What this all leads up to is a rank modifier engine that uses implicit feedback (click data) to change search results.
Here’s a fairly clear description from the patent.
A ranking sub-system can include a rank modifier engine that uses implicit user feedback to cause re-ranking of search results in order to improve the final ranking presented to a user of an information retrieval system.
It tracks and logs … everything and uses that to build a rank modifier engine that is then fed back into the ranking engine proper.
But, But, But
Of course this type of system would get tougher as more of the results were personalized. Yet, the way the data is collected seems to indicate that they could overcome this problem.
Google seems to know the inherent quality and relevance of a document, in fact of all documents returned on a SERP. As such they can apply and mitigate the individual user and presentation bias inherent in personalization.
And it’s personalization where Google admits click data is used. But they still deny that it’s used as a ranking signal.
Perhaps it’s a semantics game and if we asked if some combination of ‘click data’ was used to modify results they’d say yes. Or maybe the patent work never made it into production. That’s a possibility.
But looking at it all together and applying Occam’s Razor I tend to think the click-through rate is used as a ranking signal. I don’t think it’s a strong signal but it’s a signal none the less.
Why Does It Matter?
You might be asking, so freaking what? Even if you believe click-through rate is a ranking signal, I’ve demonstrated that manipulating it may be a fool’s errand.

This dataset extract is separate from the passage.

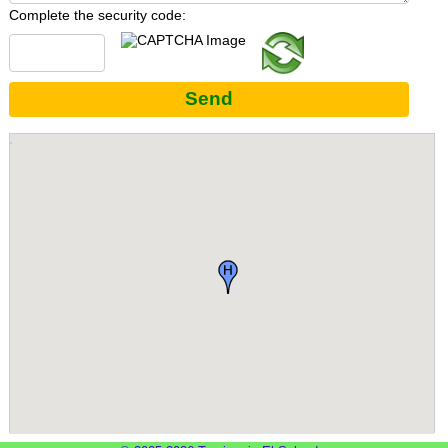
Complete the security code:
Send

The reason click-through rate matters is that you can influence it with changes to your title tag and meta description. Maybe it’s not enough to tip the scales but trying is better than not isn’t it?
Those ‘old school’ SEO fundamentals are still important.
Or you could go the opposite direction and build your brand equity through other channels to the point where users would seek out your brand in search results irrespective of position.
Over time, that type of behavior could lead to better search rankings.
The evidence suggests that Google does use click-through rate as a ranking signal. Or, more specifically, Google uses click data as an implicit form of feedback to re-rank and improve search results.
Despite their denials, common sense, Google testimony and interviews, industry testing and patents all lend credence to this conclusion.